* [DOCUMENT SOURCE]
Aprnews - Tidjane Thiam : assauts en règle contre un homme qui fait peur - Actualité - Cote d'Ivoire- Jean Clotaire Tétiali
Jeudi, 10 septembre 2020

Tidjane Thiam : assauts en règle contre un homme qui fait peur

Depuis sa dernière interview sur TV5, Tidjane Thiam subit des assauts en règle et un lynchage médiatique la part des journaux proches du pouvoir d’Abidjan. Aujourd’hui encore, « Koaci », journal en ligne du français Laurent Despas, s’invite dans le raid politique contre ce banquier ivoirien, perçu à tort comme l’ennemi d’Alassane Ouattara.

Pourquoi Thiam fait-il si peur ?

Le média « Koaci » dont la spectaculaire et rapide métamorphose a surpris plus d’un, était, à ses débuts, un journal quelque peu crédible. Les contingences de la vie à Abidjan ou les dures réalités de la Côte d’ivoire d’aujourd’hui ont-elles eu raison de son professionnalisme ? La question mérite d’être posée au moins par pure hypothèse. Passons en revue toutes les attaques échafaudées contre l’ex-ministre de Konan Bédié.

A vrai dire, point n’est besoin d’examiner chacune des allégations de tous ces journaux coalisés contre Thiam. Nous en analyserons les plus récurrentes et les plus inutilement incriminantes. En tout état de cause, toutes se résument ainsi : « Tidjane Thiam est un activiste anti-Ouattara qui manœuvrerait pour vendre une transition en Côte d’ivoire qu’il veut diriger… ».

On peut s’apercevoir, d’ores et déjà, que la posture qu’a jusque-là gardée Thiam ôte tout fondement à une telle assertion. En effet, à aucun moment, lors de son interview sur TV5 et même jusqu’à ce jour, Tidjane Thiam n’a laissé transparaître une quelconque volonté de diriger une transition, quoique légitime à en caresser l’espoir ou à en nourrir l’ambition. Pour l’instant, Thiam ne fait que dénoncer un climat sociopolitique en contradiction avec les exigences d’une élection apaisée et crédible. Ce constat est partagé par la quasi-totalité des ivoiriens et la communauté internationale et est encouragé par la matérialité des affrontements aux allures interethniques à Abidjan et du nombre élevé de morts. Cette réalité rend nécessaire une période de transition en Côte d’ivoire.  Mais, étonnamment, sa perspective effraie le pouvoir politique.

Entrées de données enregistrées:
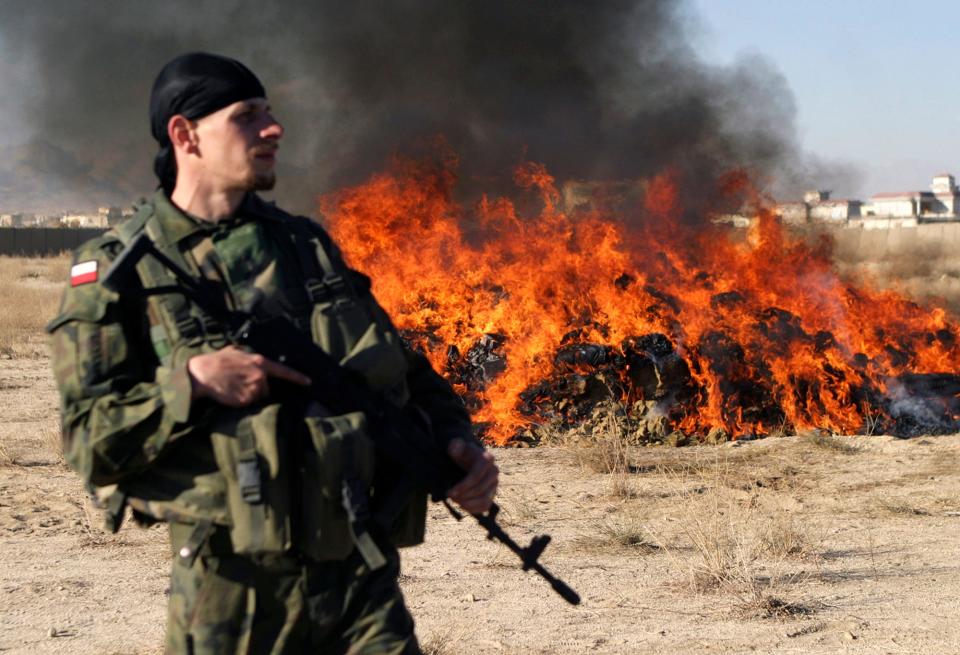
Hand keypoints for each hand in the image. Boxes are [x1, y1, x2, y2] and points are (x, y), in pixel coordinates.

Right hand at [187, 345, 310, 406]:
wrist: (202, 373)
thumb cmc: (216, 361)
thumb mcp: (236, 351)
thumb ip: (248, 354)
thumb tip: (251, 353)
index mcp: (260, 362)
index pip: (284, 371)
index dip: (297, 377)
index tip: (308, 382)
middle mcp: (260, 376)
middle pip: (267, 388)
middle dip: (257, 388)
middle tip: (239, 382)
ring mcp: (253, 389)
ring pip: (257, 397)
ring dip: (248, 395)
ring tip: (233, 386)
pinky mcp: (245, 401)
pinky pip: (248, 404)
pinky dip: (241, 401)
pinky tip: (231, 393)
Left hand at [446, 438, 498, 514]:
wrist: (468, 459)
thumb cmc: (462, 453)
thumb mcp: (457, 447)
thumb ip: (455, 446)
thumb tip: (455, 447)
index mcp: (487, 459)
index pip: (476, 476)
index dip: (463, 486)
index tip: (449, 492)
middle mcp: (494, 471)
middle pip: (480, 490)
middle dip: (463, 495)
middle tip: (449, 496)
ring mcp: (494, 484)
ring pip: (484, 500)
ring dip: (468, 504)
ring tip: (455, 501)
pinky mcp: (492, 494)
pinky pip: (485, 506)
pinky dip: (474, 509)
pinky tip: (462, 505)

* [CONSIGNE] Reproduisez le passage de l'article sur Tidjane Thiam qui va de « Aprnews - Tidjane » à « l’ennemi d’Alassane Ouattara. ».

* [RÉPONSE]
Aprnews - Tidjane Thiam : assauts en règle contre un homme qui fait peur - Actualité - Cote d'Ivoire- Jean Clotaire Tétiali
Jeudi, 10 septembre 2020

Tidjane Thiam : assauts en règle contre un homme qui fait peur

Depuis sa dernière interview sur TV5, Tidjane Thiam subit des assauts en règle et un lynchage médiatique la part des journaux proches du pouvoir d’Abidjan. Aujourd’hui encore, « Koaci », journal en ligne du français Laurent Despas, s’invite dans le raid politique contre ce banquier ivoirien, perçu à tort comme l’ennemi d’Alassane Ouattara.